■ **Document segment**:
-- Opening Marker --
Been doing this for a long time with my JOAD kids and guys around the shop. I got alot of stuff in the JOAD cabinets for the kids to try out. Releases, stabs, sights, lenses, arrows, side rods, rest, quivers etc.

Either that or I sell em and buy more stuff to try.


----------



## target1 (Jan 16, 2007)

for me arrows are what i need to try. OT2 or TAP recommends sizes, but even still they don't always fly right. Also some arrows I hear event though sized the same have different characteristics.


----------



## Brown Hornet (Aug 8, 2002)

target1 said:


> for me arrows are what i need to try. OT2 or TAP recommends sizes, but even still they don't always fly right. Also some arrows I hear event though sized the same have different characteristics.
-- Closing Marker --
■ **Given data**:
-- Opening Marker --
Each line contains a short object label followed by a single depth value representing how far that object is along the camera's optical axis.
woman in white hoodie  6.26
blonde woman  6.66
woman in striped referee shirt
-- Closing Marker --
■ **What to produce**:
Resume the archery forum thread above, picking up right after the last quoted line.

■ **Exercise response**:
You need to play with yor setup...turn the weight up and down....adjust point weight....group tune.


----------



## tabarch (Sep 20, 2006)

VA Vince said:


> Sweet, I see you have two rivers in your sig. Thats about 35 minutes from my house. Maybe we can meet up and shoot a round or 2. Not sure if they have an indoor range?


Two Rivers does not have an indoor range but Massanutten does have a indoor range just outside of Front Royal and I also will go to Prince William every now and then to shoot. Always will be happy to shoot a couple of rounds.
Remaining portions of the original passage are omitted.